# A4 default page size!



## Kevex (Nov 23, 2001)

Hi everyone!

Does anyone have any idea on how to set the A4 default page size for all the apps under Mac OS 9.2.1? I tried to set under the finder, but no use, other apps still use US letter size. Thanx in advance!


----------



## Jadey (Nov 23, 2001)

In 9.2.1 I don't know, but if you ever get a chance to upgrade to X, there is a solution with A4 Paper Sizes, available here:

http://www.versiontracker.com/moreinfo.fcgi?id=12554&db=mac


----------



## Kevex (Nov 23, 2001)

I know, I have X also, and used an app to set the A4 as the default size, but I had to print powerpoint documents, and the office x doesn't run as well as it does under classic.


----------



## Jadey (Nov 23, 2001)

Office final supposedly runs much faster than the betas (if that's what you had goin on)


----------



## shrill (Dec 5, 2001)

A little late maybe, but: 

Depending on the printer driver, you can sometimes delete the other paper sizes in the Page Setup... box. 

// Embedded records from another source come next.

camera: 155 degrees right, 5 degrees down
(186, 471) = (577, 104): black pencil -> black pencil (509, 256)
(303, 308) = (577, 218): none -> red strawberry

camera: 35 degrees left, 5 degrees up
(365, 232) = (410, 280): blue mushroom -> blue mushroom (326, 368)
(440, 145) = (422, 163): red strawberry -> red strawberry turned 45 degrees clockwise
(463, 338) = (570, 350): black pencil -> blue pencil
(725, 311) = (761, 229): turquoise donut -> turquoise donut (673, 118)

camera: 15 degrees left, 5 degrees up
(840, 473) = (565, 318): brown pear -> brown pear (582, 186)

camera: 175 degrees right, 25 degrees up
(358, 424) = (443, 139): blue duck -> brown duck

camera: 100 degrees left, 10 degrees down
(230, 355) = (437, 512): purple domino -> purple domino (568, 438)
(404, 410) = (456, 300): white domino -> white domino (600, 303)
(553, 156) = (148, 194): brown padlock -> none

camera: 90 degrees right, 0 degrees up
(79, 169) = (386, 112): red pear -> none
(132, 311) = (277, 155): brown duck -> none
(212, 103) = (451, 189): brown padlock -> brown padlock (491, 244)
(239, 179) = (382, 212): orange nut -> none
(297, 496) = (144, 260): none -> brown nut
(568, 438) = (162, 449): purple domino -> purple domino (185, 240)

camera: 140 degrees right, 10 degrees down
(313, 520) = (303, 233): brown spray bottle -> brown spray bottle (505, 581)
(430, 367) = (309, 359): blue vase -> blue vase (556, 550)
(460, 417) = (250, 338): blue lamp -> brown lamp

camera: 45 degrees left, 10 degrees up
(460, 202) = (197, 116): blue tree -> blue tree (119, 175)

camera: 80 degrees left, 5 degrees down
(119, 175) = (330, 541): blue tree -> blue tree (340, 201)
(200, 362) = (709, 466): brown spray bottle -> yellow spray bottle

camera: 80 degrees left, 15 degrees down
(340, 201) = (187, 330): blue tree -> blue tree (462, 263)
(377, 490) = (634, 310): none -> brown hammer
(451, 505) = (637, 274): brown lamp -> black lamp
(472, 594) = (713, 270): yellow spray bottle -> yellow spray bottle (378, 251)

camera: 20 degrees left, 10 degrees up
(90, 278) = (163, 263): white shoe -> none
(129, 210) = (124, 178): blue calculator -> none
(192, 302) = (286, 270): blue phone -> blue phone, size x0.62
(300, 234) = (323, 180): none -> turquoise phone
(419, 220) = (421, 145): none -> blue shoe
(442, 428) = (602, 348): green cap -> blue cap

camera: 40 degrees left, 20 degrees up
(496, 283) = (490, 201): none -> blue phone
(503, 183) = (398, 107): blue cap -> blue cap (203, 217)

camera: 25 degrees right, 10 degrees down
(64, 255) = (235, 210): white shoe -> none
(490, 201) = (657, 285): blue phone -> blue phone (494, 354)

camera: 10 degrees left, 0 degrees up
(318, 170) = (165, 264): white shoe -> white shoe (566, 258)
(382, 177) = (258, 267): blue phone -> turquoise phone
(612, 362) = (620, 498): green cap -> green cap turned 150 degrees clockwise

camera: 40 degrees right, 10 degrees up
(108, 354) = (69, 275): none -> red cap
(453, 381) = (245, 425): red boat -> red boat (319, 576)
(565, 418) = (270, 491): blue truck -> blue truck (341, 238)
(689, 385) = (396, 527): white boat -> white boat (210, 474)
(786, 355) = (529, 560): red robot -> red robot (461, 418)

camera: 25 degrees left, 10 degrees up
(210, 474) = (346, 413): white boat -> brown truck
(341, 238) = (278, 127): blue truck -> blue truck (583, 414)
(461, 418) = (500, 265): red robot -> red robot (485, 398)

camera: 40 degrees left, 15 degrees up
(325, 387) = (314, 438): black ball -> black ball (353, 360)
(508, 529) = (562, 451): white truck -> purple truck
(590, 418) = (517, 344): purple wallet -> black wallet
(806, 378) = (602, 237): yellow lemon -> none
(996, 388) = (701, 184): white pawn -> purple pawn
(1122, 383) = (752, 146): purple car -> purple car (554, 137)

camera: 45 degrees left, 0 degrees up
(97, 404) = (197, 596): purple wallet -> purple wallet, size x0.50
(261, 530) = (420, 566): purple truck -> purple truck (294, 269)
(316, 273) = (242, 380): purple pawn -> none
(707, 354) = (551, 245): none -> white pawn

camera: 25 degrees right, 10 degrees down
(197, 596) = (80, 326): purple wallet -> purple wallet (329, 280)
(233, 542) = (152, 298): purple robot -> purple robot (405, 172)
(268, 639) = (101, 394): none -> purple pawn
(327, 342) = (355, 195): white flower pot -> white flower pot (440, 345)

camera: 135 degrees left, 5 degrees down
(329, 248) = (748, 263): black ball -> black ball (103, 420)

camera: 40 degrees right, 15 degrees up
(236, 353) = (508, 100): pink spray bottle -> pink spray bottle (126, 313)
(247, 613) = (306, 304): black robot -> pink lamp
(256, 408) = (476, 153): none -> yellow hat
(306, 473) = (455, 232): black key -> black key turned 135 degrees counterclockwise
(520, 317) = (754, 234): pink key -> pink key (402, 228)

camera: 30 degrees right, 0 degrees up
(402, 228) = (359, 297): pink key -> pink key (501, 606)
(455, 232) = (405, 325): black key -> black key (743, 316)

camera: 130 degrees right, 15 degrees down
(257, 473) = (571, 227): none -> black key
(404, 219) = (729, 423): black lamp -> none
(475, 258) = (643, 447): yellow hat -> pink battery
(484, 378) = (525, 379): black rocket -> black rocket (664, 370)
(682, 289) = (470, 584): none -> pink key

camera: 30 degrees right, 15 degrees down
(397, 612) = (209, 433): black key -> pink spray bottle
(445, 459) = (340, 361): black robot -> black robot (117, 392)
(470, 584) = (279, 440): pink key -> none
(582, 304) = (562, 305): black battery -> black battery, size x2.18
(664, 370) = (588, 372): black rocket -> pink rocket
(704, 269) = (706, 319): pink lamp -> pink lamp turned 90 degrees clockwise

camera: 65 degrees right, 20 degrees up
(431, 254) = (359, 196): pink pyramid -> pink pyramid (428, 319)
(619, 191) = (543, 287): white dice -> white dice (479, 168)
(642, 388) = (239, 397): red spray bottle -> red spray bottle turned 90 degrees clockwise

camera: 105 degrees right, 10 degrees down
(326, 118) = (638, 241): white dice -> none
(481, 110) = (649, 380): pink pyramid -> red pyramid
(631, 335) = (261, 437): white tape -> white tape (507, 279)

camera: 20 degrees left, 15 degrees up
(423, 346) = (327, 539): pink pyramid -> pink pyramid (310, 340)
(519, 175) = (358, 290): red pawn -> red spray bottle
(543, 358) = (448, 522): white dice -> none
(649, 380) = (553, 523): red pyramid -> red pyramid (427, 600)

Not the ideal solution if you want to use US Letter again, but ...


----------



## anerki (Dec 10, 2001)

When printing you can set the size to A4, then there's a save button somewhere in that windows, perhaps sth like Use as default or sth like that. It worked fine when I had to set the paper feed for my Laserwriter 16/600 

Greetz,
.anerki


----------



## JJJ (Dec 25, 2001)

In Page Setup select A4. Hold down the Option key when you click OK or press return. The default page size will now be A4 for that selected printer.


----------